The lyrics to the ad are as follows:
It's a big ad. Very big ad. It's a big ad we're in. It's a big ad. My God it's big! Can't believe how big it is! It's a big ad! For Carlton Draught! It's just so freaking HUGE! It's a big ad! Expensive ad! This ad better sell some bloo-oo-oo-oody beer!

Big Ad parodies the visual style of battle sequences in such films as Peter Jackson's Lord of the Rings trilogy with sweeping, larger-than-life panoramas of rugged mountain terrain. It is also reminiscent of the grandiose commercials pioneered by the likes of Qantas and British Airways.

==Viral marketing==
The company decided to use a viral campaign because of the distracting environment in which television is viewed and the fragmented audiences of traditional media. (Lee, 2005, p. 29) Two weeks prior to being broadcast on television, the advertisement was streamed on the Internet. Within 24 hours after release, the "Big Ad" had been downloaded 162,000 times (Frilingos, 2005, p. 8). Within two weeks, it had been seen by over one million viewers in 132 countries (Lees, 2005). This campaign was widely covered in the press. The viral release of the "Big Ad" was so successful that the company reduced its television media budget so as not to overexpose the advertisement. (Lee, 2005, p. 29)

==Awards==
The advertisement has since received over 30 awards globally, including a prestigious Gold Lion award at the 53rd Cannes Lions International Advertising Festival in 2006.

==Technical acknowledgements==

Agency: George Patterson and Partners, Melbourne
Creative Director: James McGrath
Art Director: Grant Rutherford
Writer: Ant Keogh
Producer: Pip Heming
Group Communications Director: Paul McMillan

Production: Plaza Films
Director: Paul Middleditch
Executive Producer: Peter Masterton
DOP: Andrew Lesnie (Lord of the Rings: The Fellowship of the Ring)
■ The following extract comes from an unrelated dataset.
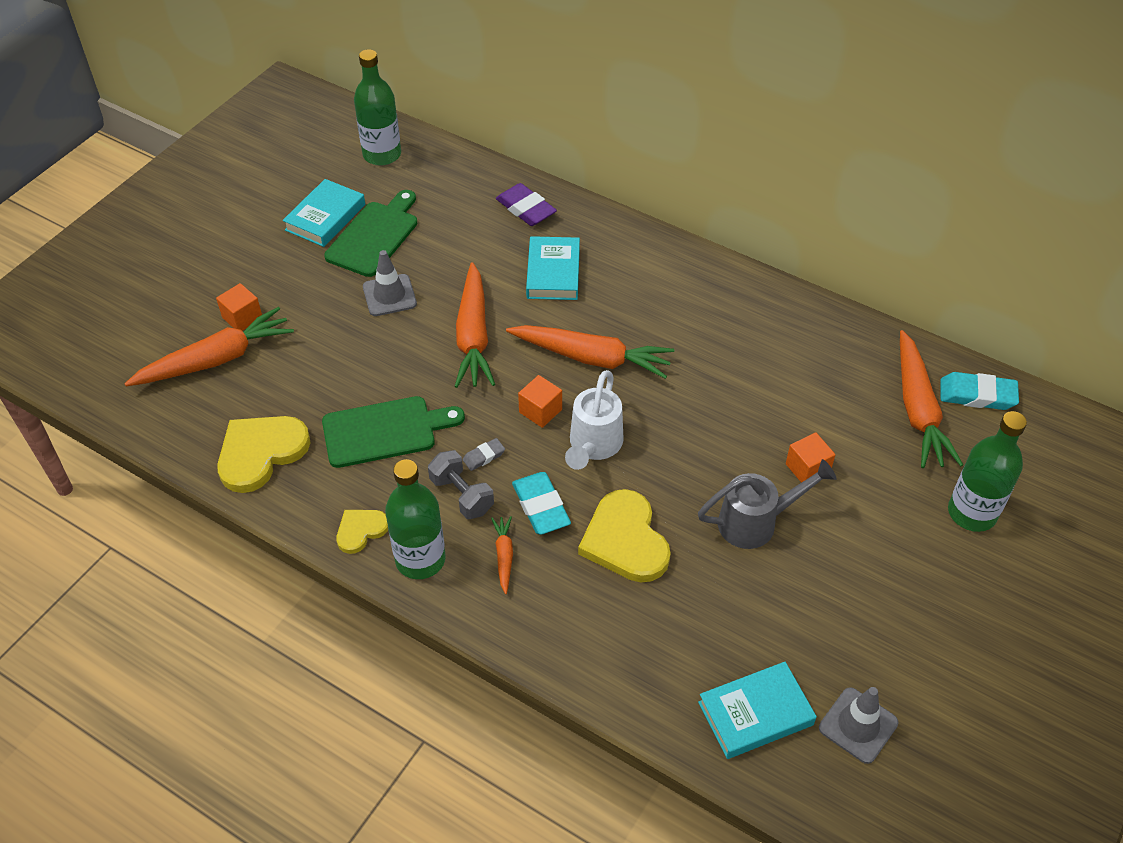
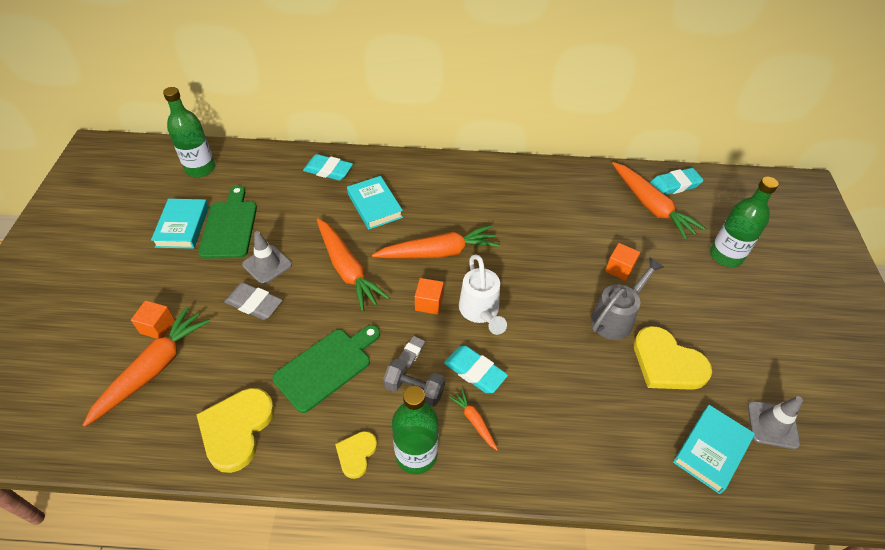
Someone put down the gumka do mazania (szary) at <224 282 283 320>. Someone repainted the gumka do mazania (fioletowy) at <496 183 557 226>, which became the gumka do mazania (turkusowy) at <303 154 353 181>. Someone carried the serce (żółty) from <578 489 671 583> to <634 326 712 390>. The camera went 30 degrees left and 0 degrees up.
Post- Production: Animal Logic
VFX Supervisor: Andrew Jackson
Senior Compositor: Angus Wilson
VFX Producer: Caroline Renshaw

Editor: Peter Whitmore - Winning Post Productions
Music: Cezary Skubiszewski

Location: Queenstown, New Zealand
Cast: 300 locals (who played poker with peas during breaks)

To create large (tens of thousands of people) crowds for the ad MASSIVE software with semi-independent AI actors from Weta Digital was used.